GELESENES ANWENDEN:
• 1. Wo fand laut dem Seitenauszug der staatlich subventionierte Geschlechtsverkehr statt?
• 2. Entnimm dem Seitenauszug wortgetreu die Passage von „Sexy Kleidung sollte“ bis „mir nicht gemerkt.“.

01.03.2010

Staatlich subventionierter Geschlechtsverkehr

[why tagged »management«? because it's  b a d  management]

Staatlich subventionierter Geschlechtsverkehr in der Secession war total bieder. Durch den Eventcharakter lauter legitimierte spießige Spanner, die in ein verlassenes Séparée gucken... wo gerade einmal ein Paar, vermutlich ein angeheuertes, »das alte Rein-Raus-Spiel« betreiben.

Vor dem Darkroom eine Schlange. Jeder Drankommende reißt – durch das Gefühl berechtigt, dass er verdient, etwas zu sehen zu bekommen (denn er hat die Steuer gezahlt, mit der die Räumlichkeiten erhalten werden, und auch Eintritt [ich musste übrigens ich weiß nicht warum keinen Eintritt zahlen]) – mit Wucht den Vorhang auf... aber the supposed Buderkammer scheint eher eine leere Rumpelkammer zu sein. Nein, es riecht eh nach Kondom, Sperma und, wenn man sichs einbildet, Fut. Irgendwer hats dort bereits getan. Aber ich werde den Verdacht nicht los, das waren Leute, die in jedem Museum die Spezialattraktionen ausprobieren. Das sind die Langweiler »schlechthin«.

Sexy Kleidung sollte laut Element6-Hausordnung getragen werden, aber the most boring outfit of all, dunkle Hose, Hemd und Pullover, sind stark repräsentiert und überrepräsentiert ist das gleiche Grundoutfit nur ohne Pullover. Was die Frauen anhatten habe ich mir nicht gemerkt.

(Ausgewählte Datensätze aus einer Sammlung)

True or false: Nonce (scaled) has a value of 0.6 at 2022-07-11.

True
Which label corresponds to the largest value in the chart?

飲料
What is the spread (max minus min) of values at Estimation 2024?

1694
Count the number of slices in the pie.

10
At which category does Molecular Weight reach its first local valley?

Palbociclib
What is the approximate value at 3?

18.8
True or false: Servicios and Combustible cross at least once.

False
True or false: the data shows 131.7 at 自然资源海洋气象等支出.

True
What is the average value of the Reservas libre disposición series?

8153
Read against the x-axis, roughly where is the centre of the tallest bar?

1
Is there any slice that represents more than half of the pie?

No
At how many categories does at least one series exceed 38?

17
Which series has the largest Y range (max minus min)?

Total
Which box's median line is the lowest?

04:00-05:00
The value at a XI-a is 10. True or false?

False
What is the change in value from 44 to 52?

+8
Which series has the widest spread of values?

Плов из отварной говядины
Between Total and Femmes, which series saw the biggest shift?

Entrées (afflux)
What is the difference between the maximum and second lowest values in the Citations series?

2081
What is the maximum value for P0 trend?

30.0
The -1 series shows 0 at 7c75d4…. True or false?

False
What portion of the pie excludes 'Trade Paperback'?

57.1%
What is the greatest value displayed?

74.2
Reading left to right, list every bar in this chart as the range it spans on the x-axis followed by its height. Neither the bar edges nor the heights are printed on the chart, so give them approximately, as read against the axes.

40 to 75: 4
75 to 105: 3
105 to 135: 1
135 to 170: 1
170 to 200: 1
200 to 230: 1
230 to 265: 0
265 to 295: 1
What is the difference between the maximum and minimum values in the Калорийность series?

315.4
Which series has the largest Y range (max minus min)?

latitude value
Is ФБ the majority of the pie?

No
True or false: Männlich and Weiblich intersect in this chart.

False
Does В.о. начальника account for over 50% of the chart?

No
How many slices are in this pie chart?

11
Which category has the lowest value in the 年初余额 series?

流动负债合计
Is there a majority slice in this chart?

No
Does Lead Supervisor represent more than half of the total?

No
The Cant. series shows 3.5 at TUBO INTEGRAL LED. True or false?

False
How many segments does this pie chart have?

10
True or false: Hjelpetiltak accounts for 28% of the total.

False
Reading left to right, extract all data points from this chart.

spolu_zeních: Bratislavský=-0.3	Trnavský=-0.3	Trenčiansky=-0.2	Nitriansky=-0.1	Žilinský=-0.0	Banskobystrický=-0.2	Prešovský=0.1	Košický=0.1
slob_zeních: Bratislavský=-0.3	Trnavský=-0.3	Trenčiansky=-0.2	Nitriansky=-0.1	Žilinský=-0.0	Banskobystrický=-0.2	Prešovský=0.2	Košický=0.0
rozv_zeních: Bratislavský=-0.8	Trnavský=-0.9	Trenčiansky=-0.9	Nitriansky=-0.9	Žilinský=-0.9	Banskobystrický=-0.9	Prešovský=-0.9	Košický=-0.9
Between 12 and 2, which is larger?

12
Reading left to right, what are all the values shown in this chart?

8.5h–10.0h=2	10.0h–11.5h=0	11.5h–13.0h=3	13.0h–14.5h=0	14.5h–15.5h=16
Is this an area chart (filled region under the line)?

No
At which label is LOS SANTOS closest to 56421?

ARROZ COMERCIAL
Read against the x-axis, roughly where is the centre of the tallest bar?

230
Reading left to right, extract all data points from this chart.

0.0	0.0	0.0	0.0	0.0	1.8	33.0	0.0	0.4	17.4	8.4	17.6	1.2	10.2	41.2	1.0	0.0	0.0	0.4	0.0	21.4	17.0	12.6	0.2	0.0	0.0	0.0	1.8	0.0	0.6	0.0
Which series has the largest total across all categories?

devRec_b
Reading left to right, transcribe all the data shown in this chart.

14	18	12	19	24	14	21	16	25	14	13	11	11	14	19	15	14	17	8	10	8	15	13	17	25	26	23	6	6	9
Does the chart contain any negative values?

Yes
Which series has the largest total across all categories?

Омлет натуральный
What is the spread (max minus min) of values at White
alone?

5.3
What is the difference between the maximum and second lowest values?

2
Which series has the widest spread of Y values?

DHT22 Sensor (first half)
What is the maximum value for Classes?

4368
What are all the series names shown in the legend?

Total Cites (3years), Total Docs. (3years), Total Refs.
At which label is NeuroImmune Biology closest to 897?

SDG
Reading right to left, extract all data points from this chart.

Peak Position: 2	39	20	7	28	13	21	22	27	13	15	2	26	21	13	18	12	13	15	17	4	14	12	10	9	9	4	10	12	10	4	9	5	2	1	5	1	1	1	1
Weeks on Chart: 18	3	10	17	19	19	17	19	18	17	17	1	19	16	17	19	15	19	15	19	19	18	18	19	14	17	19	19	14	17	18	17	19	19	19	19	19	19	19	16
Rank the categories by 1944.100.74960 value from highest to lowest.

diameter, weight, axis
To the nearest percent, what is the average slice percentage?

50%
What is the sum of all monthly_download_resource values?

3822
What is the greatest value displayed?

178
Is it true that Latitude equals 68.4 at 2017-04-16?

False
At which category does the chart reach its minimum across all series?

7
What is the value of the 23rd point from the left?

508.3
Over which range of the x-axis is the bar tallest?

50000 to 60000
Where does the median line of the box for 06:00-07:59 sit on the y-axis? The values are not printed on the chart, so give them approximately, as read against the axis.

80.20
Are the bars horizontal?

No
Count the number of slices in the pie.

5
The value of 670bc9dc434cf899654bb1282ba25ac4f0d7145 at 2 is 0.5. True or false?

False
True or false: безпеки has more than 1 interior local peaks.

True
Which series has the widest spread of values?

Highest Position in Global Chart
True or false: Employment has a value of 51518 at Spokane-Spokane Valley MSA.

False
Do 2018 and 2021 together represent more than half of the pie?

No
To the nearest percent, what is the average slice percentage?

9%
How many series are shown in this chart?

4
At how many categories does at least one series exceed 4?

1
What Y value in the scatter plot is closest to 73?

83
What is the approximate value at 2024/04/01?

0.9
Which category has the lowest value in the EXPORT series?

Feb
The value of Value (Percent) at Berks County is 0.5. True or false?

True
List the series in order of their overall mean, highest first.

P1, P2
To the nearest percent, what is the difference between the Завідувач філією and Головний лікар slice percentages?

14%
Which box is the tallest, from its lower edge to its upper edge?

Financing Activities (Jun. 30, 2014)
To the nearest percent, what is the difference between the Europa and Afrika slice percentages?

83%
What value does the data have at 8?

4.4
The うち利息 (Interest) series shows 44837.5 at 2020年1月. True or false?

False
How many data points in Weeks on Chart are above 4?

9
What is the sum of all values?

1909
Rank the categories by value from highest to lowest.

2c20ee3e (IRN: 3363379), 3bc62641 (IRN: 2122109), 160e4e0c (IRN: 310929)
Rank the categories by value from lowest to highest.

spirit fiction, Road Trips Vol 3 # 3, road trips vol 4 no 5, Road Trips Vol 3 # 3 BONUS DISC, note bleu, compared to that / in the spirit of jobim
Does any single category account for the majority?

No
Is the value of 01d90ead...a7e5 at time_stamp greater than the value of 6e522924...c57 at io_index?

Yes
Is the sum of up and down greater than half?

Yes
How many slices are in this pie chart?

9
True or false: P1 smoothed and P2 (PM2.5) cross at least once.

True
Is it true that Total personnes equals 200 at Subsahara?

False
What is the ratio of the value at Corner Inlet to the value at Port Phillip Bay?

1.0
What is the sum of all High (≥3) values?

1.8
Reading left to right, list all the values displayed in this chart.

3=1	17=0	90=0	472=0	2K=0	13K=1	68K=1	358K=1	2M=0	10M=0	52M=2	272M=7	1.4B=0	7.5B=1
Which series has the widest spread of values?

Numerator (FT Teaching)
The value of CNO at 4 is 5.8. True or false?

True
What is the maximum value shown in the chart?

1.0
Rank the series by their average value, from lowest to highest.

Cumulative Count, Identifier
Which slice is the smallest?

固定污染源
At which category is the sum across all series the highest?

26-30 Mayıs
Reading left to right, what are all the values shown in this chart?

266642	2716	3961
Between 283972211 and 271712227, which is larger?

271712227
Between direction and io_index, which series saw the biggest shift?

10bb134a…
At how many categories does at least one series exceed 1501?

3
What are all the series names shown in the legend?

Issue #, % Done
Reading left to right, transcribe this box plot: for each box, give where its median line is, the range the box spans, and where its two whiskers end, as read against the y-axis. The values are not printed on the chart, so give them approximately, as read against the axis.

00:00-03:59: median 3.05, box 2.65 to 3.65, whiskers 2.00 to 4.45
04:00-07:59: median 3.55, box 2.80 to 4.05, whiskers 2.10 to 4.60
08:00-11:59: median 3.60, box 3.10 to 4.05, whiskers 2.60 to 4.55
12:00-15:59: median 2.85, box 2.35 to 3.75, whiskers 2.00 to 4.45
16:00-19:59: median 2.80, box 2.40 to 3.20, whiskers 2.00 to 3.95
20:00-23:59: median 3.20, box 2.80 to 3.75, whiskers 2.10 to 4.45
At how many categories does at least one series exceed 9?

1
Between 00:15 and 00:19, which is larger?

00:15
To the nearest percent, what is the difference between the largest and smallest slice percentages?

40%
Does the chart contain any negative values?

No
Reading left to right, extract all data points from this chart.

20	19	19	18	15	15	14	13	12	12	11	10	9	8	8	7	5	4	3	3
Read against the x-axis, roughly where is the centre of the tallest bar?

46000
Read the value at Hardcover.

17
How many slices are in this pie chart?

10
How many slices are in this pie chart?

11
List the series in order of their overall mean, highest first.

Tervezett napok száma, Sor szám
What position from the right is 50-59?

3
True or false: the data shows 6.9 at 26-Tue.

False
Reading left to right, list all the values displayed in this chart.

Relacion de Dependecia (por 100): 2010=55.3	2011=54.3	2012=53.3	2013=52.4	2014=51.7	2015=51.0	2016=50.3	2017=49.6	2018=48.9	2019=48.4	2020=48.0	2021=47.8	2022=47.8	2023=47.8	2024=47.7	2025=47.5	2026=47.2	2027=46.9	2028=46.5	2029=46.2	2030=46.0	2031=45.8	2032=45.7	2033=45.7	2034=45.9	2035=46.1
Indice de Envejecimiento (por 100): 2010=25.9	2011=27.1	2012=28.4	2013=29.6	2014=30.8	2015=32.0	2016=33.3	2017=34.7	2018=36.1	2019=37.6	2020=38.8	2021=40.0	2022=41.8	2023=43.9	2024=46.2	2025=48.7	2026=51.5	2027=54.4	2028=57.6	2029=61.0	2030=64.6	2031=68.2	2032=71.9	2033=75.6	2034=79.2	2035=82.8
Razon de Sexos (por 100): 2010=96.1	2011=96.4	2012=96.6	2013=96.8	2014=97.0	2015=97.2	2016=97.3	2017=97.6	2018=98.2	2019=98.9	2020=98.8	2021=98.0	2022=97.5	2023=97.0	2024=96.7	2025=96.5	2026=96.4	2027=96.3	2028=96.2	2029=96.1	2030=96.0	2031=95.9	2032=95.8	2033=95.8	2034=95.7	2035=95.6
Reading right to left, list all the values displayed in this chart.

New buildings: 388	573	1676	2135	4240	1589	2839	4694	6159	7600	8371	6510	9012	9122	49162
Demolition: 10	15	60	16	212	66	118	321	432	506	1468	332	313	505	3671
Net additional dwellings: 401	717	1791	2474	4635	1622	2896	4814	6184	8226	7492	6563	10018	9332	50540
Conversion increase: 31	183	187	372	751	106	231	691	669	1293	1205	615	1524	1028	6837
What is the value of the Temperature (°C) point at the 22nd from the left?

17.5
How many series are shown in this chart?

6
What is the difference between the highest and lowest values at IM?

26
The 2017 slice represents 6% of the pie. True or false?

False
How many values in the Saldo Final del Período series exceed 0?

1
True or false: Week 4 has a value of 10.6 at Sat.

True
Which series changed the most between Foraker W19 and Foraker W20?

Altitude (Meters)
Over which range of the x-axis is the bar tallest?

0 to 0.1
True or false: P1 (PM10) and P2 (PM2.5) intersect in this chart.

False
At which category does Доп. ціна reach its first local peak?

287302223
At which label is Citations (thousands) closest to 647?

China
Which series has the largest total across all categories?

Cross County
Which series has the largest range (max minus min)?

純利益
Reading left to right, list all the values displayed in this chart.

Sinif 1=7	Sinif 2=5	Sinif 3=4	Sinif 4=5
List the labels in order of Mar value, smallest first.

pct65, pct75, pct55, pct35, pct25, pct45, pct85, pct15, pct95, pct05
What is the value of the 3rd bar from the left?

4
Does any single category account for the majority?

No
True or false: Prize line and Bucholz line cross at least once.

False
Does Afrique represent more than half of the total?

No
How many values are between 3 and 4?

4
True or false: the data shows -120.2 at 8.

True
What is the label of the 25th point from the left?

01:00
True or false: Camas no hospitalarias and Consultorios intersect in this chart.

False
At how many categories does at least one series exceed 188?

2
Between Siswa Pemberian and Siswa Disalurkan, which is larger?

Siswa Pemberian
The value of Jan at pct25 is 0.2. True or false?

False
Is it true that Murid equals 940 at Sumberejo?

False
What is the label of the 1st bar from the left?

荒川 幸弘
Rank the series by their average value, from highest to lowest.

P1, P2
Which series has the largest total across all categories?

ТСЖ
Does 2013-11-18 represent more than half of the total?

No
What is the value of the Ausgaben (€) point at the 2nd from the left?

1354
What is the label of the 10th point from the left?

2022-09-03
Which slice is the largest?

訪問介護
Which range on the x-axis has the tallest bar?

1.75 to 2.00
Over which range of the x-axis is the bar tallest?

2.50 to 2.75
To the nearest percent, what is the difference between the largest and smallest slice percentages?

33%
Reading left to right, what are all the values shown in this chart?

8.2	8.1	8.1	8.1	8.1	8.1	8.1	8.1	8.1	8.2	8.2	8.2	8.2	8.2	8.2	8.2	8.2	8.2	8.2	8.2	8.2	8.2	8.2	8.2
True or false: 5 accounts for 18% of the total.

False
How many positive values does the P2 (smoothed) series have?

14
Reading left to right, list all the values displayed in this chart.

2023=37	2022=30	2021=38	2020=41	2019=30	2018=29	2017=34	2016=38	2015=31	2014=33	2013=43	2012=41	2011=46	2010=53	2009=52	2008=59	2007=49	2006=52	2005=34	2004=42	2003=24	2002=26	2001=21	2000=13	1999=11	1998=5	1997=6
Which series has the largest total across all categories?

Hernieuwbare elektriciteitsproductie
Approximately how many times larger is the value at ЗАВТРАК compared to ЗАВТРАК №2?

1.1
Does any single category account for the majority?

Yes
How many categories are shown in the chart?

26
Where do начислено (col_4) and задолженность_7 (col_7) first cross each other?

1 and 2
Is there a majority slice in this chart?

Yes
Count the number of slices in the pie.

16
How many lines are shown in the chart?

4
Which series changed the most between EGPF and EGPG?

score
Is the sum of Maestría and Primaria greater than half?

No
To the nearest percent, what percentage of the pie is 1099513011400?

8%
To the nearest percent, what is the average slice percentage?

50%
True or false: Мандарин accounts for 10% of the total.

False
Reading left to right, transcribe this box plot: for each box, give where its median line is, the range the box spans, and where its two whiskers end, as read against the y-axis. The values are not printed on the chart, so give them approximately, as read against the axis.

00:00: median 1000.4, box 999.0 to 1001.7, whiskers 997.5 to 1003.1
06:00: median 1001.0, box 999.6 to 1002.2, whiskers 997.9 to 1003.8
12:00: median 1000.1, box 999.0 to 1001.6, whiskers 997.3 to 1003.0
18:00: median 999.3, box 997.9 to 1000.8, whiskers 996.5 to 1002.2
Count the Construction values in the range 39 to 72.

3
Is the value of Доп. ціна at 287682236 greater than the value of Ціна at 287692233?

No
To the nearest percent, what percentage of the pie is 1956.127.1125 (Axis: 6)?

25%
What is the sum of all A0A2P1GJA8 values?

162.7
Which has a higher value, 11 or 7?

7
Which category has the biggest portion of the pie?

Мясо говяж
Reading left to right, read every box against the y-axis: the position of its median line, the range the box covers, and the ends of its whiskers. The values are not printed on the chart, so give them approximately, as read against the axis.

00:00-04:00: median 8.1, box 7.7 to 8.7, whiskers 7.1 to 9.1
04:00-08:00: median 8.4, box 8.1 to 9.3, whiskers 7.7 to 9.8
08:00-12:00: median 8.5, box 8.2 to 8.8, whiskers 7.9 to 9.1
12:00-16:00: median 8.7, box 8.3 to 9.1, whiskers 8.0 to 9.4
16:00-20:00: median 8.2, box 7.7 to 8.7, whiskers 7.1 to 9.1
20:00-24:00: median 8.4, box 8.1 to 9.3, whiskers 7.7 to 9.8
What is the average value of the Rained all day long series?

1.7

LÖSUNGEN DER AUFGABEN:
• 1. In der Secession.

• 2.
Sexy Kleidung sollte laut Element6-Hausordnung getragen werden, aber the most boring outfit of all, dunkle Hose, Hemd und Pullover, sind stark repräsentiert und überrepräsentiert ist das gleiche Grundoutfit nur ohne Pullover. Was die Frauen anhatten habe ich mir nicht gemerkt.